Mia ha una mania ossessiva compulsiva: ti porta ogni pezzo di legno che trova in giro, e vuole che glielo si lanci. Il giorno del mio trasloco aveva in bocca quello che io non riterrei propriamente un bastone, ma un tronco: non riuscendo a lanciarglielo perché ho difficoltà nella disciplina del lancio del peso, le lanciavo piccoli rametti. Il mattino dopo, il mio zerbino era una distesa di legnetti leggeri, portati diligentemente da Mia affinché la facessi giocare.

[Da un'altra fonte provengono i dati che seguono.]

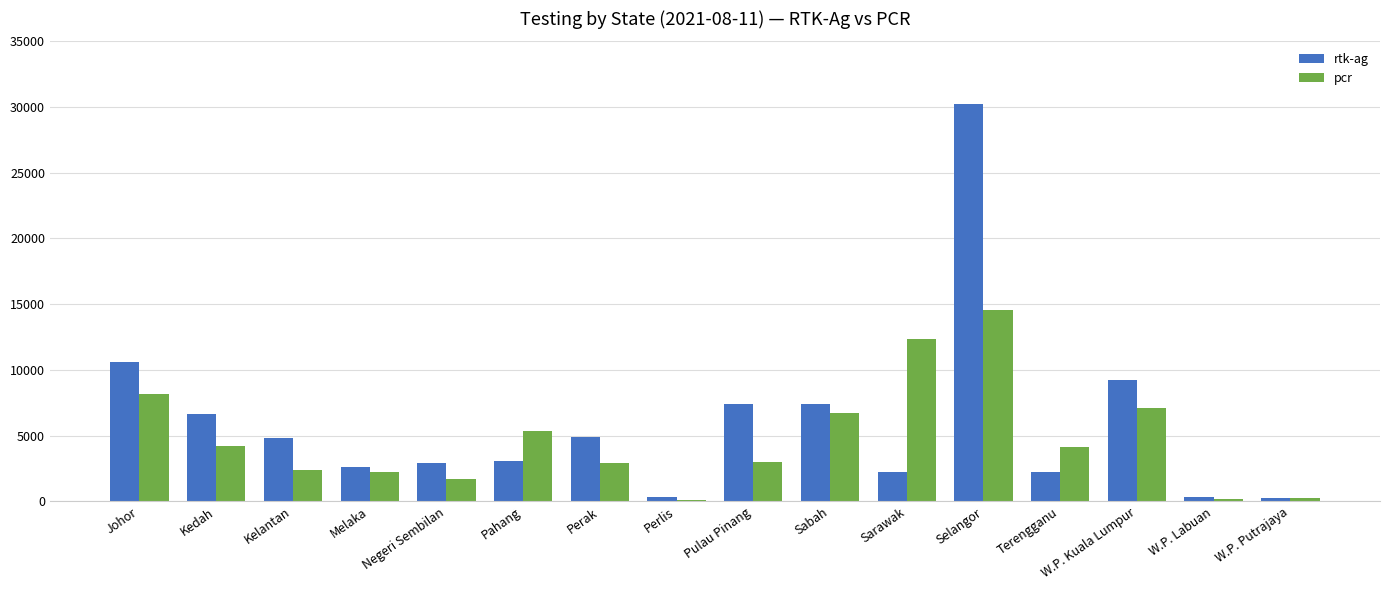

Between Melaka and Sabah, which series saw the biggest shift?

rtk-ag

Mia ha un coinquilino, un gattone splendido con tre zampette: la quarta è rimasta tra le fauci di un cane. Il micione esce con circospezione in giardino, regno del pitbull, e sembra godersi particolarmente il sole quando Mia è confinata nel suo recinto: ho l’impressione di sentirlo sghignazzare, a volte. La pitbull in realtà non sembra riservargli molte attenzioni, ma il gatto ha, giustamente, un conto in sospeso coi cani.

La mia improvvisa vicinanza con un cane mi riserva molte sorprese: ad esempio, se Mia entra in casa e io le dico “fuori”, lei esce davvero. Se le dico "non abbaiare”, lei la smette. Non credevo che ci fossero animali che fanno ciò che si chiede loro di fare, è un’esperienza nuova, per me. Io ai miei gatti dico un sacco di cose, ma mi obbediscono solo quando dico “andiamo a mangiare”.